*Description of the task:* In the assembly instructions, what range of numbers do the knee servos run through?

Insert Servo in Chassis Insert Servo in Chassis Insert Servo in Chassis

  • STEP 3: Insert the servos in the Legs. The technique is very similar to inserting the servo into the chassis.
    • Insert the servo straight into the leg socket so that the wire is coming out of the servo facing away from the plastic leg and the face of the servo with the shaft and servo horn goes into the open faced side of the leg, as shown in the diagram.
    • The servos in the legs are called the "knee" servos. Each leg has a higher number on it, this is the knee number, they run from 6 to 11. Again, write this number on the black connector at the end of the servo wire. PRO TIP: For 6 and 9, underline the number so you don't read them upside down!

Insert Servo in Legs Insert Servo in Chassis Insert Servo in Legs

  • STEP 4: Thread each leg servo wire into the bottom wire guide slot on the chassis. Each leg servo should be matched with a hip servo plus 6. The legs are marked with the hip number near the top and the knee number below that. For example, the leg marked 6 should be threaded through the wire guide on hip servo 0, leg 7 goes with hip 1, leg 8 goes with hip 2, etc. Add 6 to the hip number to get the leg number.
  • STEP 5: Build the electrical system. You need to power up the servos and make them seek to the 90 degree position, this will allow you to adjust the legs properly for walking.
    • STEP 5A: Take the potentiometer and remove the cap, then unscrew the nut and set these items aside for now. Push the potentiometer shaft from the inside of the chassis, into the hole that has the markings "STOP", "TST", etc. The wires coming out of the potentiometer should be pointing down and you may need to bend them a bit to make it all fit. Put the retaining nut on the potentiometer, hand tighten first and then give it just another half turn or so with pliers if desired. Turn the knob all the way counter clockwise, then insert the knob so it points to the letter "O" in the word "STOP".
    • STEP 5B: Find the on/off switch (which is attached to the battery holder assembly). There was a change to how this was installed in October, 2019. The older version requires a "switch adapter," while the new version just uses a slot to feed in the wires. The two sets of diagrams below illustrate both the old and the new way of installing the switch.

New Version Switch Installation:

Old Version Switch Installation (before about mid October 2019):

    • STEP 5C: If you do not have a "QuickBuild" version of the kit, then make all the connections listed in the ELECTRICAL CONNECTIONS section of these instructions below. Be extremely careful about the power connections. Double check all connections before powering on. If you do have a QuickBuild kit, all the connections are already made for you.

*Dataset section:*
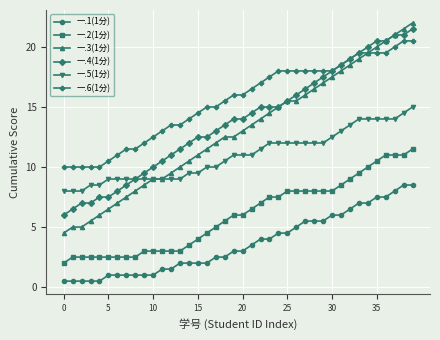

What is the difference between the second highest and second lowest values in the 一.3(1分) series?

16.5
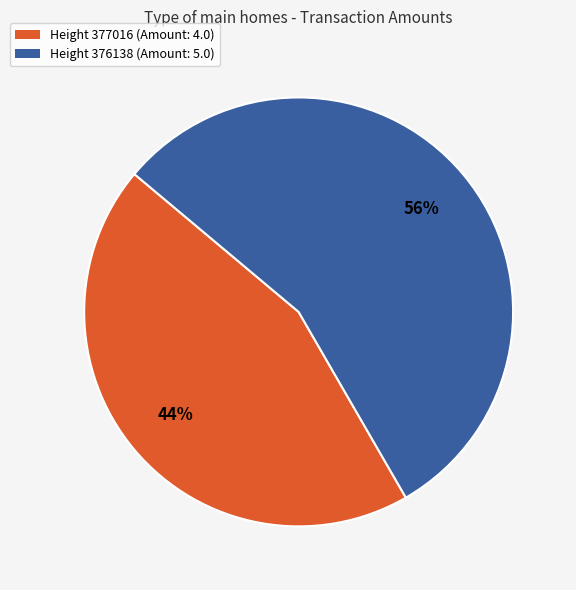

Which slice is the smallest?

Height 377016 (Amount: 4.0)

*Output:* They run from 6 to 11.